Many have heard of Medicare’s 100 Day Rule – but what exactly does that mean?
To put it in the most simple terms, it means Medicare will pay for short-term stays in a skilled nursing rehabilitation facility that is certified by and participates in Medicare, when certain conditions are met.
The conditions that must be met in order to qualify for this coverage include:
- The individual must have Medicare Part A
- The individual must have had at least a 3-night stay in a hospital (as an admission, NOT for observation only)
- The individual must need medical/nursing services or therapy as determined by a doctor
Medicare will pay all medical costs related to the skilled services for days 1-20 and all but $161 of days 21-100. Depending on the individual’s coverage, some supplemental policies will pick up the co-pay for days 21-30 or even 21-100.

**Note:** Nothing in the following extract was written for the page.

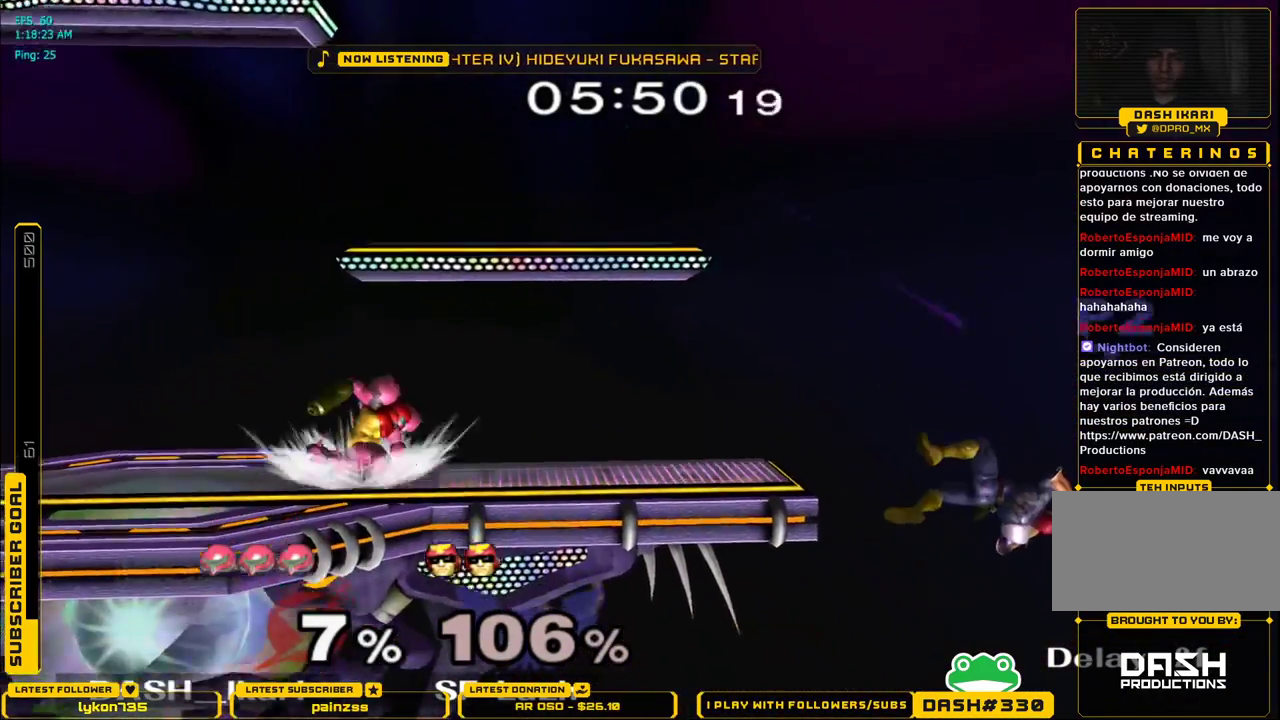
{"buttons": [], "left_stick": "right", "right_stick": "center", "events": [[17, "X", "up"], [33, "left_stick", "down-right"], [50, "L1", "down"], [150, "L1", "up"], [183, "left_stick", "center"], [283, "X", "down"], [317, "X", "up"], [317, "left_stick", "down-right"], [333, "L1", "down"], [433, "L1", "up"], [483, "left_stick", "right"]]}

A common misconception is that everyone is guaranteed 20 or even 100 days of coverage. Unfortunately, that is incorrect. The individual must continue to need and show benefit from the services they are receiving, and improvement in their condition. If the patient refuses to participate or their progress plateaus while in therapy, Medicare will deny further coverage. The nursing home or rehabilitation facility is required to provide 48 hours advance notice before coverage is discontinued. Although generally, this is not a surprise since the patient and their family have been involved in care plans and progress updates and should already have an expected discharge date.